- **Job item**: Range to reproduce from the entries below: the line with "focal_35mm: 89", the line with "exposure_s: 1/33", and every line in between. Give them exactly and give nothing else.

- **Exercise data**:

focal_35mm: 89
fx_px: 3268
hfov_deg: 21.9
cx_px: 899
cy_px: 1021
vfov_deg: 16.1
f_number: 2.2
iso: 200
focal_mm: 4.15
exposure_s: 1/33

...

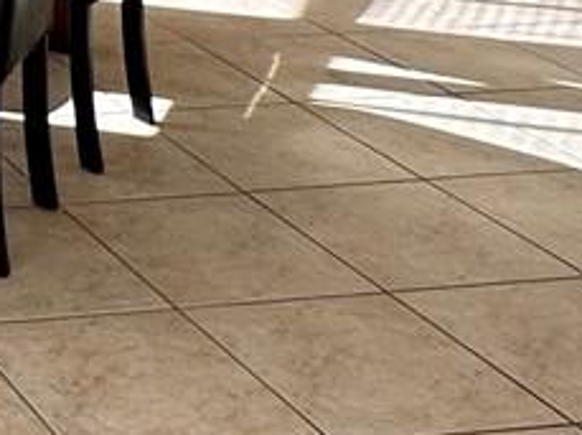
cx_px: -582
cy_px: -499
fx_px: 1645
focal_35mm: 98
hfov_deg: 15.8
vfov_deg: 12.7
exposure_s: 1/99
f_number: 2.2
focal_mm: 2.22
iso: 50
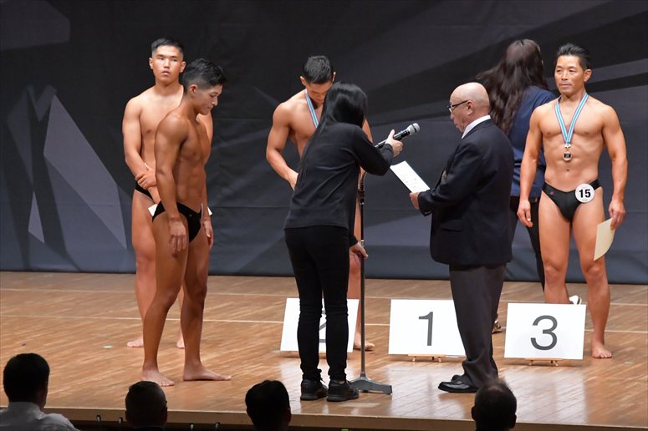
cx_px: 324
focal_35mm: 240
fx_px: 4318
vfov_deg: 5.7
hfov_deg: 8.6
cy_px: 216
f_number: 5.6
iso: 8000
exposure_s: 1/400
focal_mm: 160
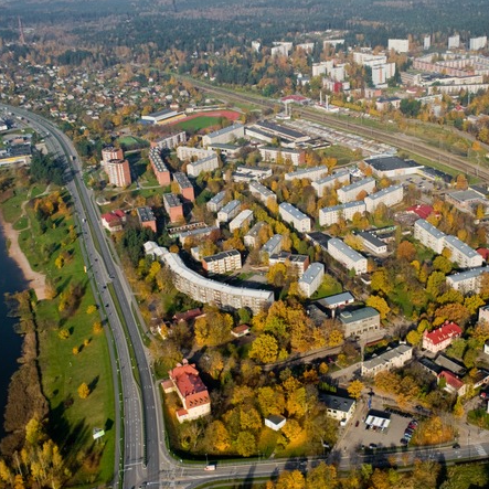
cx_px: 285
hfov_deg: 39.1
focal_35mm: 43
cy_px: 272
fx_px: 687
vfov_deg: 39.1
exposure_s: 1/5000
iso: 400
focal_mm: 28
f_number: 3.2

- **Task solution**:
focal_35mm: 89
fx_px: 3268
hfov_deg: 21.9
cx_px: 899
cy_px: 1021
vfov_deg: 16.1
f_number: 2.2
iso: 200
focal_mm: 4.15
exposure_s: 1/33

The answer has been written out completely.